A technical on-chain metric called liveliness has climbed to new highs, indicating elevated spending and turnover of long-held Bitcoin and suggesting the current bull market may yet have room to run despite muted spot price action.
Liveliness, described by analyst TXMC, is a long-term moving average of on-chain activity that measures lifetime spending versus holding. It rises when coins are being transacted more than they are held and falls when coins accumulate in long-term storage. TXMC says the metric’s steady climb this cycle—despite lower nominal prices—points to a hidden floor of demand not reflected in price alone.
Analyst James Check notes that liveliness was largely range-bound after the 2017 peak until recently. The present surge represents a return of previously dormant coins at a much larger scale than in 2017: while past transactions were often in the hundreds or thousands of dollars, current movements involve values in the several to tens of billions. Check calls the uptick in coin-days destroyed one of the largest capital rotations and generational shifts in Bitcoin history.
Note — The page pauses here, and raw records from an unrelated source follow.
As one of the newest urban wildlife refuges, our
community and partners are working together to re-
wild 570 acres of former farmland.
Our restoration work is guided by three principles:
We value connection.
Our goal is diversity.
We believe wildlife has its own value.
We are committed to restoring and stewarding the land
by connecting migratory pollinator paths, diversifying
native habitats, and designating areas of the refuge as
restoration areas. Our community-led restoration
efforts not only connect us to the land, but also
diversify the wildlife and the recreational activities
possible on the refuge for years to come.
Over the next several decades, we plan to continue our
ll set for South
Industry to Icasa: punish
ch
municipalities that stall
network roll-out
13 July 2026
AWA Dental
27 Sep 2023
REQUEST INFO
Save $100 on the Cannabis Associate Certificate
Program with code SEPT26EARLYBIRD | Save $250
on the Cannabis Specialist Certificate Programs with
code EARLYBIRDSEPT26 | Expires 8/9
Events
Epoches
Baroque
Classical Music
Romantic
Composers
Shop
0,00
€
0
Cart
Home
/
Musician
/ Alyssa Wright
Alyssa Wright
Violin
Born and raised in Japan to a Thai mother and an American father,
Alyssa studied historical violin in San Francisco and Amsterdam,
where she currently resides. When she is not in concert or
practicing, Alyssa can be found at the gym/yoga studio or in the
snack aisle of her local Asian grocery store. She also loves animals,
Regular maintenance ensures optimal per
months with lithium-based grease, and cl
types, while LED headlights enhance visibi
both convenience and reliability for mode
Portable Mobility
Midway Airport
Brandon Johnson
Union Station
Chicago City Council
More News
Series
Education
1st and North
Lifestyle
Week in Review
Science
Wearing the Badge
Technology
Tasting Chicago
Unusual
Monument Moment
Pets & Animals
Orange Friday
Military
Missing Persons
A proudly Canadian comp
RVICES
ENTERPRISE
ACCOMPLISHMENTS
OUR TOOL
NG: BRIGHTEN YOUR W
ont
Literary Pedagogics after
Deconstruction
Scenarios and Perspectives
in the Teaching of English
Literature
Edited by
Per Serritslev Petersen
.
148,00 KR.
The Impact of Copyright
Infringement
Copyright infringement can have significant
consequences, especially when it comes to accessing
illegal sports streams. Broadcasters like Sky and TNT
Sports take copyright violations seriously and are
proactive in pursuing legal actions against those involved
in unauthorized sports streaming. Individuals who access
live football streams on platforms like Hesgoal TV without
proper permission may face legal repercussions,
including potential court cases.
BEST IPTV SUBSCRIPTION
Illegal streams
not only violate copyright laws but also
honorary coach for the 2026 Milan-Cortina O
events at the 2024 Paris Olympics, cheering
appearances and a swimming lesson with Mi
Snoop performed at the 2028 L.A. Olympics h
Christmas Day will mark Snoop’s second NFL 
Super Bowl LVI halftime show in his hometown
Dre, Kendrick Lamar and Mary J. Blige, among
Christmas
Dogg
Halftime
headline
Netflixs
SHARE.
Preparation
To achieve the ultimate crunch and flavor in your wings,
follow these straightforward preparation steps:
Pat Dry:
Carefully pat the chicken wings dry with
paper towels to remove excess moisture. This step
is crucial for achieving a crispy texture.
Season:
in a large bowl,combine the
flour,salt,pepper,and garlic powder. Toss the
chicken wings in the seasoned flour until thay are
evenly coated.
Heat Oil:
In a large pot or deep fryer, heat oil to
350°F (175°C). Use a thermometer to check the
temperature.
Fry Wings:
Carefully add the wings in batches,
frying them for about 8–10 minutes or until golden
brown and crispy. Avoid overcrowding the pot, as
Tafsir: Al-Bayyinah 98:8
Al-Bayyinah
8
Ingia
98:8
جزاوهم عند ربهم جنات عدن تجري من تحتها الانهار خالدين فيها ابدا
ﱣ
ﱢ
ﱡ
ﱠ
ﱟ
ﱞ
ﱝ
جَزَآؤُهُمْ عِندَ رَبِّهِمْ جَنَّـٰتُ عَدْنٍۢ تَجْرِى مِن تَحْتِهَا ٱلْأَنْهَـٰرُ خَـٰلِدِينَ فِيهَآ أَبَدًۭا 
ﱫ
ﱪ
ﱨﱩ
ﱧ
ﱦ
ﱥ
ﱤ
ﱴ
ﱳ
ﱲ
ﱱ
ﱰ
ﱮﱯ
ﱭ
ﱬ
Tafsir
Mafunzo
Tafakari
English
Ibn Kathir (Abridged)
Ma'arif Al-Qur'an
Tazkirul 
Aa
Price action has been relatively stable over the past 24 hours, with Bitcoin briefly dipping below $89,000 before recovering toward about $89,500. Michaël van de Poppe characterizes the $86,000–$92,000 range as short-term noise. He says a clean break above $92,000 could open a path to further upside, while failure to hold that level might prompt a test of the low $80,000s and even form a double-bottom. Van de Poppe also suggested the market may not be far from a local bottom, which could set the stage for a stronger rally into year-end and the first quarter.
Taken together, rising liveliness and the movement of long-dormant coins point to substantive demand beneath the surface of current prices. That on-chain activity supports the view among some analysts that the broader bull cycle has not necessarily ended, even if spot prices remain range-bound in the near term.